Achillion, Johnson & Johnson Hammer Out $1 Billion+ Hep C R&D Pact to Compete With Gilead and AbbVie
Published: May 21, 2015
May 20, 2015
By Riley McDermid, BioSpace.com Breaking News Sr. Editor
Johnson & Johnson has signed a $1.1 billion pact with Achillion Pharmaceuticals, Inc. to develop and market its hepatitis C drugs, as the competition in the space becomes fierce and companies have been scrambling to combine forces to usher in a new era of treatment.
Under the terms of the deal, Achillion will get up to $1.1 billion in milestone payments if the company hits its marks in development, regulatory approval and sales.

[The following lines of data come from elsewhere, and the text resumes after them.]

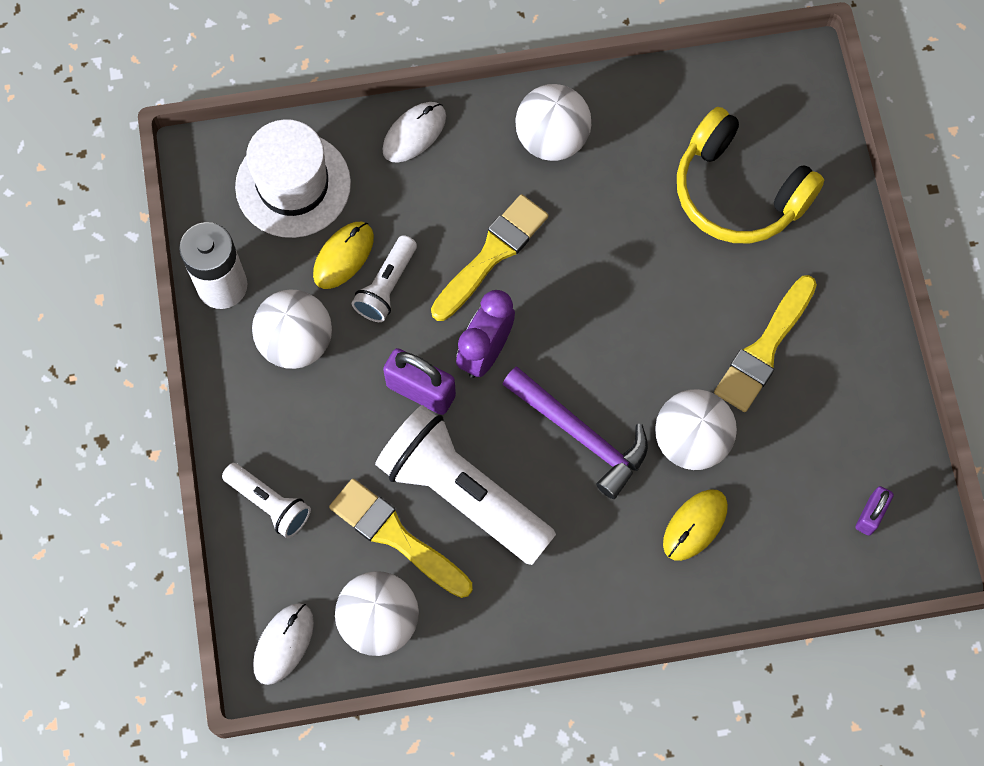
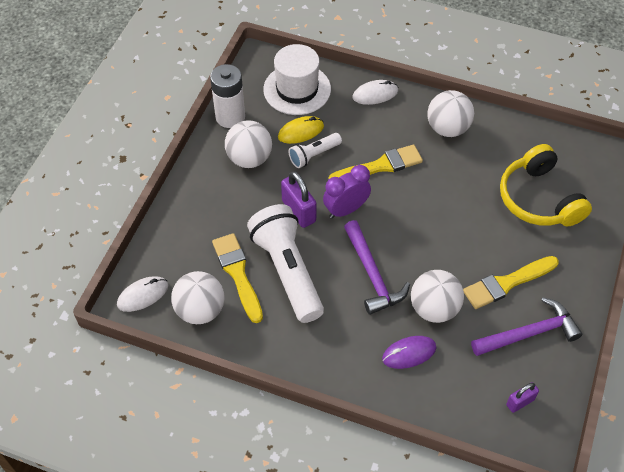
camera: 30 degrees right, 15 degrees down
white flashlight [222,463,311,538] -> none
yellow mouse [663,489,728,561] -> purple mouse [382,336,436,369]
none -> purple hammer [471,297,582,356]

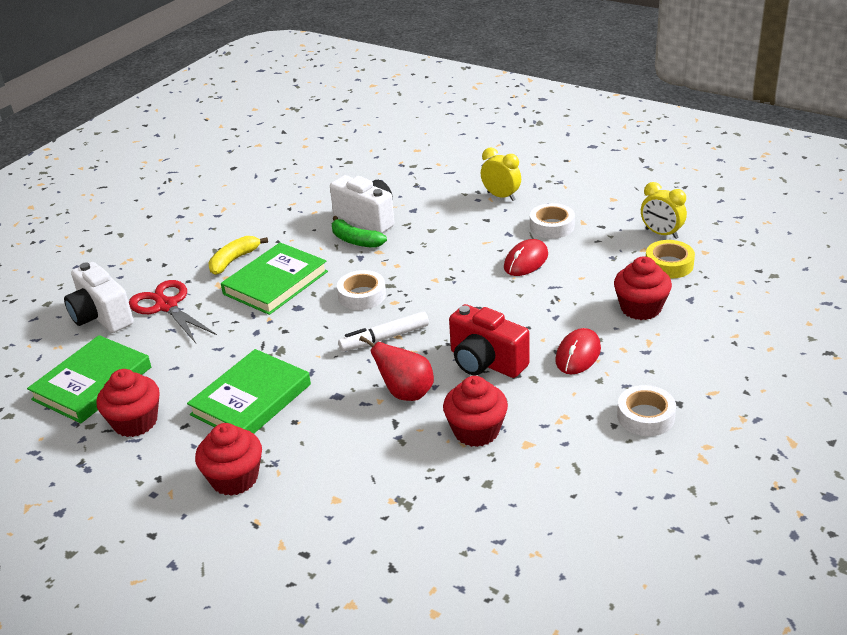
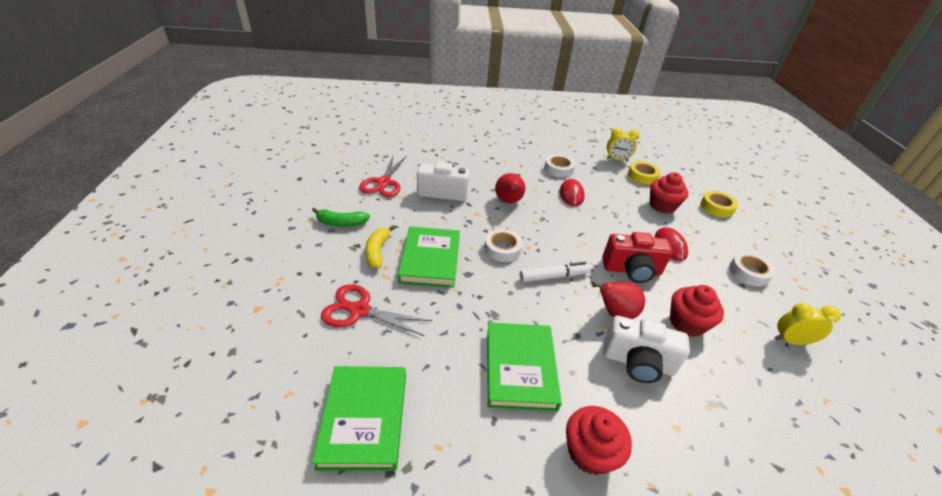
camera: 40 degrees left, 5 degrees up
white camera [64,262,134,333] -> white camera moved to [603,316,690,383]
red cupcake [96,369,160,437] -> none
green banana [332,216,387,248] -> green banana moved to [312,208,370,227]
white marker [338,311,429,352] -> white marker turned 135 degrees counterclockwise [520,262,591,282]
yellow clock [481,148,521,201] -> yellow clock moved to [774,303,841,345]
none -> red scissors [359,156,406,197]
none -> red pear [495,173,525,203]
none -> yellow tape [700,191,738,217]

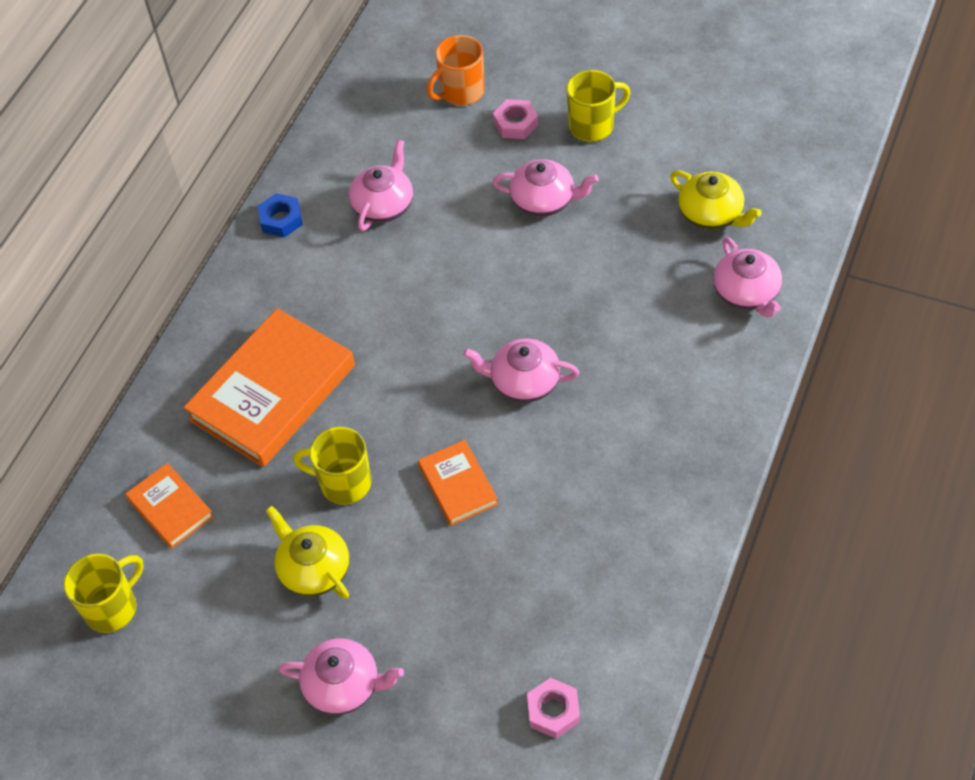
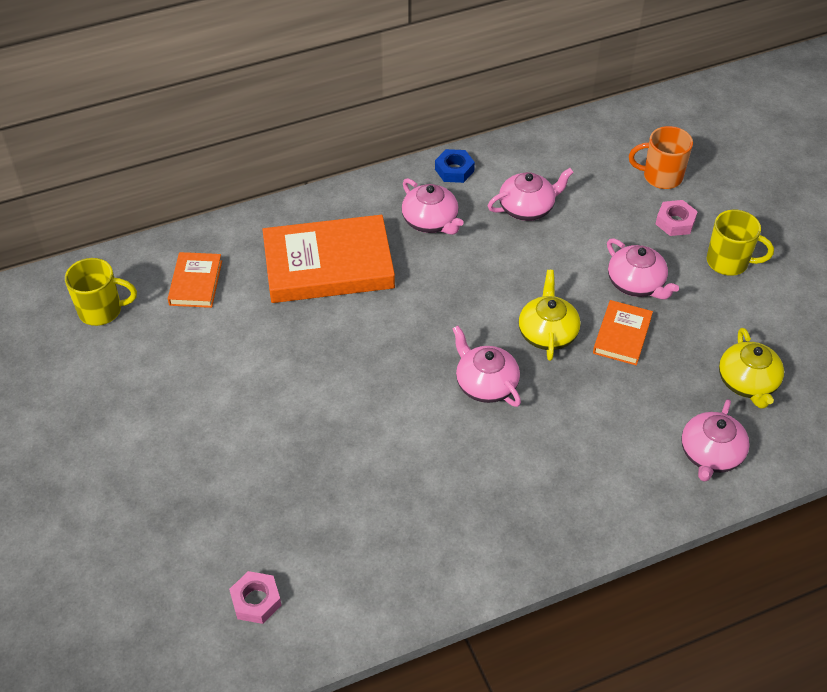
camera: 40 degrees right, 5 degrees down
yellow teapot [266,506,350,599] -> yellow teapot moved to [519,270,581,361]
pink teapot [279,638,404,715] -> pink teapot moved to [402,178,464,235]
yellow mug [293,427,372,505] -> none
orange book [418,440,498,526] -> orange book moved to [593,300,653,366]

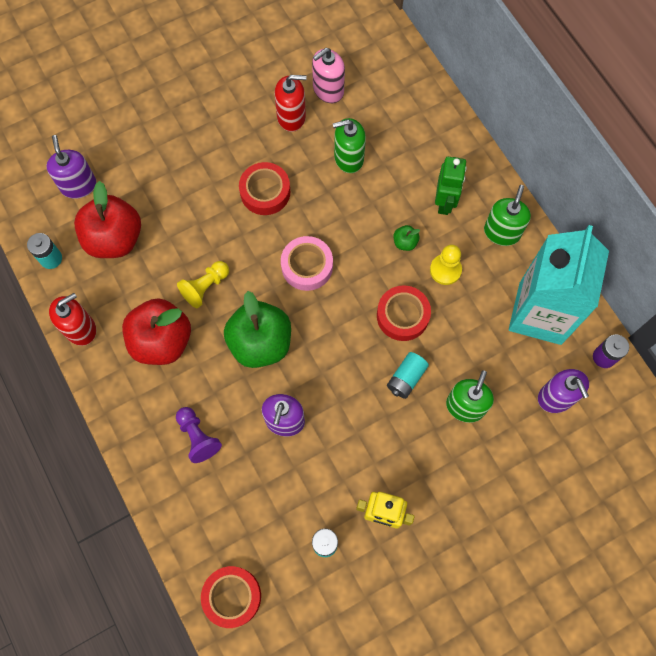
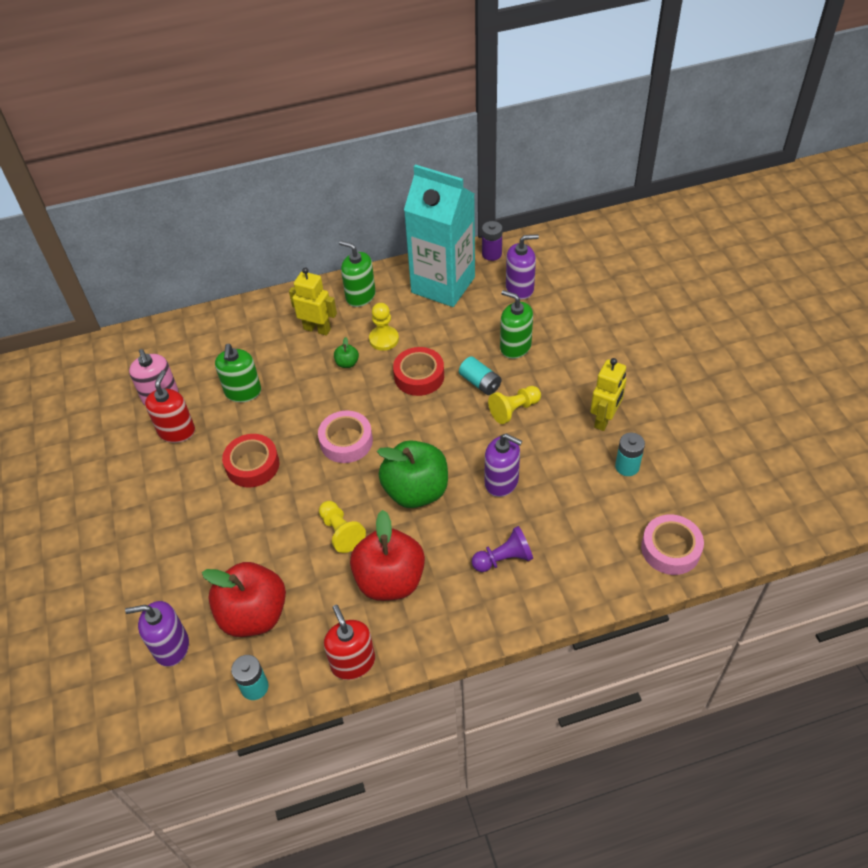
camera: 75 degrees left, 20 degrees down
red tape [201,566,261,628] -> pink tape [641,515,704,575]
green robot [435,157,467,215] -> yellow robot [289,267,337,336]
none -> yellow pawn [488,386,541,424]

Achillion will also get $225 million from JNJ in return for 18.4 million unregistered shares at $12.25 per share.
The deal is a sign that Johnson and Johnson is looking to get ahead of the curve as “cure” treatments have begun appearing in the hepatitis C space, including the drugs Sovaldi and Harvoni from Gilead Sciences, Inc. , which have a 90 percent cure rate.
Achillion has three hepatitis C drugs at various stage of readiness: ACH-3102 and sovaprevir in mid-stage trials and ACH-3422 in early-stage trials.
The U.S. Food and Drug Administration (FDA) granted fast-track status to ACH-3102 in December and it quickly gained the attention of anyone trying to treat or cure the disease.
Market leader Gilead Sciences, Inc. (GILD) has been feeling pressured by ACH-3102, which has shown promising Phase II results when combined with Gilead’s own blockbuster near-cure Sovaldi. The shortened treatment duration could take a bite out of Gilead’s sales, as the drug continues to meet important milestones.
With a standard 12-week course of Sovaldi costing $84,000, a drug that can cut that timeline in half would be a significant threat to Gilead’s bottom line.
Achillion attracted a lot of notice last fall when it said a combo of ACH-3102 and Sovaldi had functionally cured 100 percent of the patients involved in a small, 8-week trial. Then in February, it released results that showed that the combo was able to replicate that 100 percent cure rate after only six weeks of treatment—a truncated timeline that could eventually cost Gilead millions of dollars in lost revenue.
“The success of ACH-3102 suggests that it could be a better drug than ledipasvir, and that opens up the potential for ACH-3102 to be paired up with other Sovaldi alternatives,” wrote Todd Campbell, a columnist at the Motley Fool. “Achillion Pharmaceuticals hopes that its own in-house option, ACH-3422, can prove to be just as potent as Sovaldi, and if it is, that it can achieve similar short-duration cure rates when paired up with ACH-3102.”
Sovaldi sells for approximately $1,000 per pill, while its sister medication, also from Gilead, Harvoni, sold about $2.1 billion in 2014. Similar competitor AbbVie (ABBV)’s HCV medication Humira recorded $12.5 billion in sales and is now gaining on the coattails of AbbVie’s new hepatitis C treatment, Viekira Pak.
AbbVie received fast-track designation for the Viekira Pak in December, but Wall Street analysts remained sanguine about the drug’s approval. So far they’ve expressed disappointment at the so far limited approved uses for it among a growing population of hepatitis C patients—particularly those in prison or covered under large benefits providers like Express Scripts Inc. or Medicaid and Medicare.
“AbbVie's Viekira Pak was approved Friday afternoon as expected, with a label that failed to achieve the full advantage some had expected for the company's powerful but cumbersome 3d regimen. Viekira Pak requires ribavirin for all G1a and cirrhotics,” wrote analyst Geoffrey Porges for Sanford Bernstein in a note to investors at the time.
“Like Gilead (GILD)'s Harvoni, AbbVie's duration of treatment was extended to 24 weeks for genotype 1a with cirrhosis (approximately 10 percent of patients) and only in genotype 1b without cirrhosis (20 percent of g1 patients) did Abbvie escape Ribavirin,” he said.